[Document segment]
----------------------------------------

= Heinz Spoerli =

Swiss dance maker (born 1940)

Heinz Spoerli (born 8 July 1940) is a Swiss dance maker, internationally known. After a long career as a ballet dancer and company director, he is now widely considered to be one of the foremost European choreographers of his time.

== Early life and training ==
Born in Basel into a prosperous family, Heinz Spörli was exposed to theater arts at an early age, thanks to the enthusiasm of his father. As a schoolboy, he appeared as an extra in a number of local productions and sometimes took small acting or dancing roles. At age 17, he began taking ballet classes with Walter Kleiber, a well-known local teacher, while continuing his formal education. Upon graduation from school, he completed his compulsory military service in the Swiss Army before resuming his dance training. Realizing his natural talent for ballet and hoping to make it his career, he devoted himself to his ballet classes and to his studies in dance, music, and art history. During this time, he changed the spelling of his surname from Spörli to Spoerli.

== Career ==
Despite his late start, Spoerli advanced rapidly in his dance training, and in 1960, at age 19, he was engaged as an artist of the Basel Municipal
Theater, directed by Vaslav Orlikovsky. He continued to improve his classical technique while appearing in operas, operettas, and the spectacular ballet productions that Orlikovsky mounted. In 1963 Spoerli joined the Cologne State Opera Ballet, directed by Todd Bolender. There he was exposed to an international repertory of high caliber, including works of Balanchine, Béjart, Cranko, de Mille, and Lander. In 1966 he moved to Canada, having been hired as a soloist by the Royal Winnipeg Ballet, directed by Arnold Spohr. The following year, 1967, he made his first choreographies, two short pas de deux for the Calgary Ballet Company. After a brief stint back in Cologne, he returned to Canada in late 1967 as a soloist with Les Grands Ballets Canadiens in Montreal. There, under the direction of Ludmilla Chiriaeff and Fernand Nault, he danced in both classical and modern works by Dolin, Lichine, Nault, Paige, Kuch, and Butler. In 1969 Spoerli returned to Switzerland, where he danced as a soloist with the Basel Ballet, directed by Pavel Smok, and then with the Ballet du Grand Théâtre de Genève, directed by Alfonso Catá. In Geneva from 1970 to 1973 he again danced in works by Balanchine and other prominent neoclassical choreographers. There, in 1972, he also made his first major ballet, Le Chemin ("The Road"), set to an electronic score that had been commissioned from Éric Gaudibert.

----------------------------------------

[Requirement 1]
In the listing, starting at its beginning and going on through the line with "state / province: Bolívar", replace "determined by" with "identified by" and reproduce those lines with nothing else changed. Leave the pictures out of your answer.

[Input for this task]
----------------------------------------

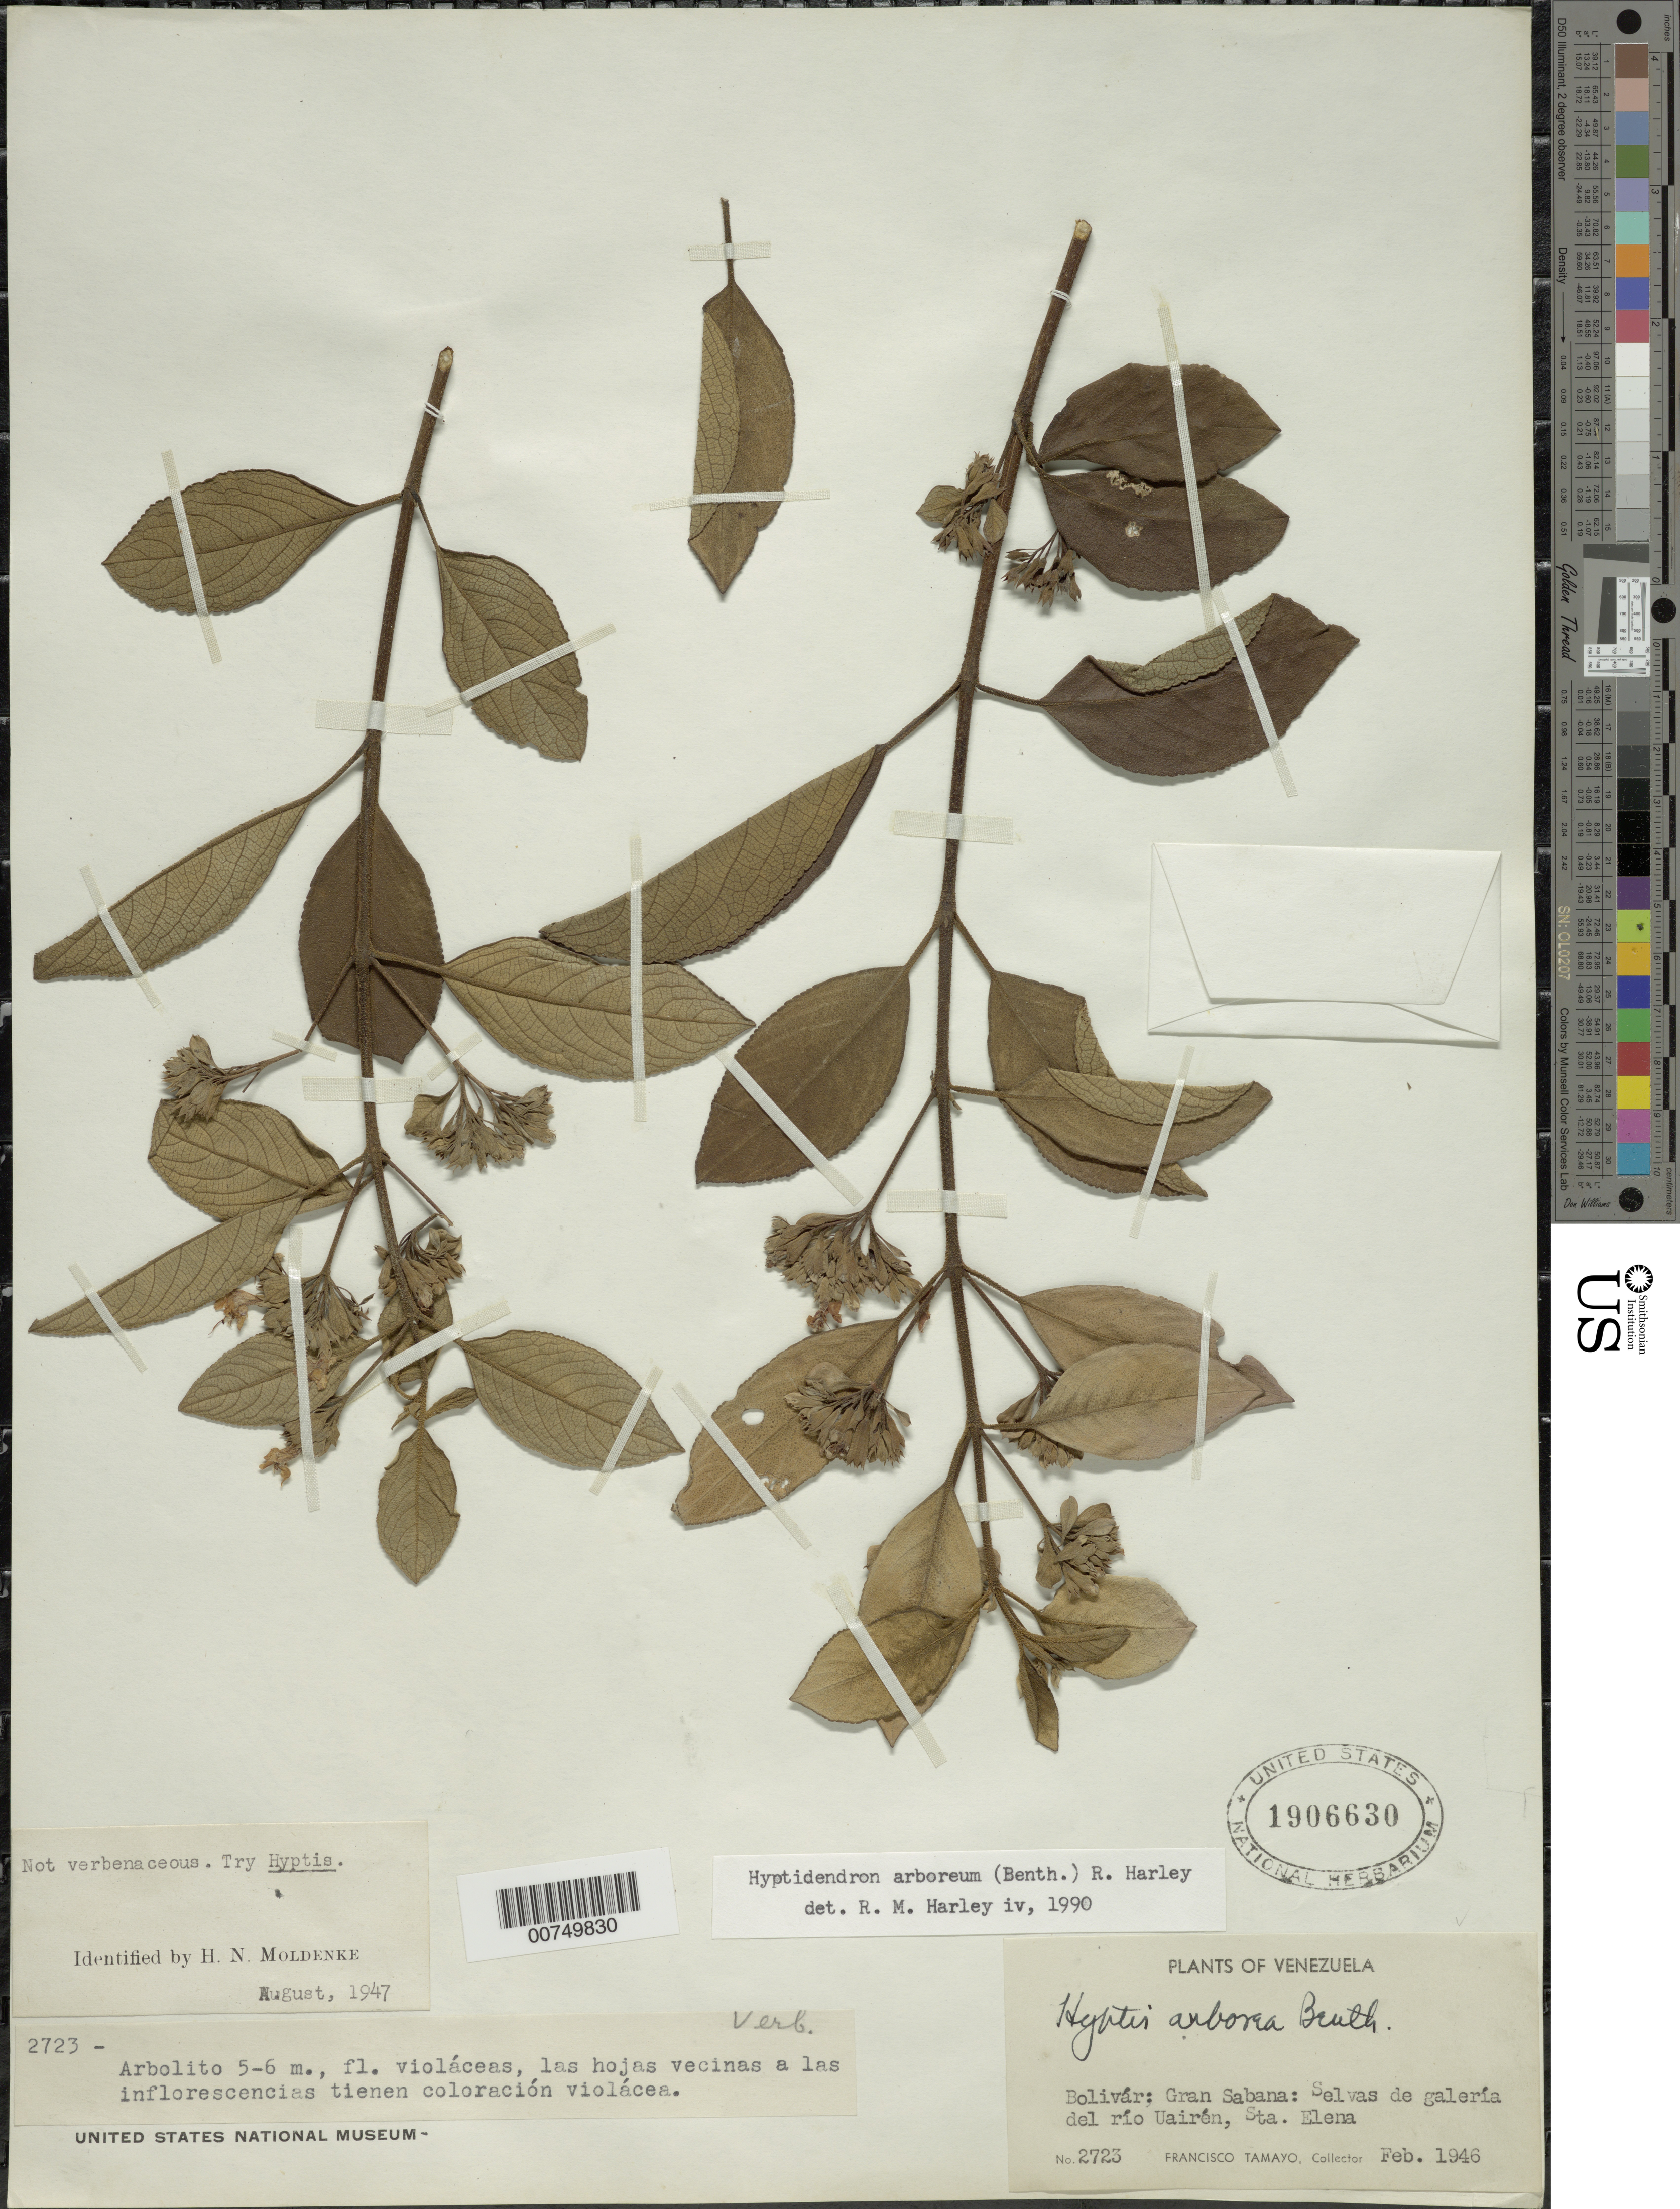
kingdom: Plantae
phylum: Tracheophyta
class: Magnoliopsida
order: Lamiales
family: Lamiaceae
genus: Hyptidendron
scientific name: Hyptidendron arboreum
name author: (Benth.) Harley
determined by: Harley, R. M.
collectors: F. Tamayo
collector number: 2723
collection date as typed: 10-Feb-46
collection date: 1946-02-10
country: Venezuela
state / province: Bolívar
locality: Gran Sabana, Sta. Elena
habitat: Selvas de galeria del rio Uairen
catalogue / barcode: US 1906630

----------------------------------------

[Requirement 2]
Explain why, according to the article on Heinz Spoerli, he devoted himself to his ballet classes and to his studies in dance, music, and art history after his military service.

[Exercise output 1]
kingdom: Plantae
phylum: Tracheophyta
class: Magnoliopsida
order: Lamiales
family: Lamiaceae
genus: Hyptidendron
scientific name: Hyptidendron arboreum
name author: (Benth.) Harley
identified by: Harley, R. M.
collectors: F. Tamayo
collector number: 2723
collection date as typed: 10-Feb-46
collection date: 1946-02-10
country: Venezuela
state / province: Bolívar

[Exercise output 2]
He had come to realize his natural talent for ballet and hoped to make it his career.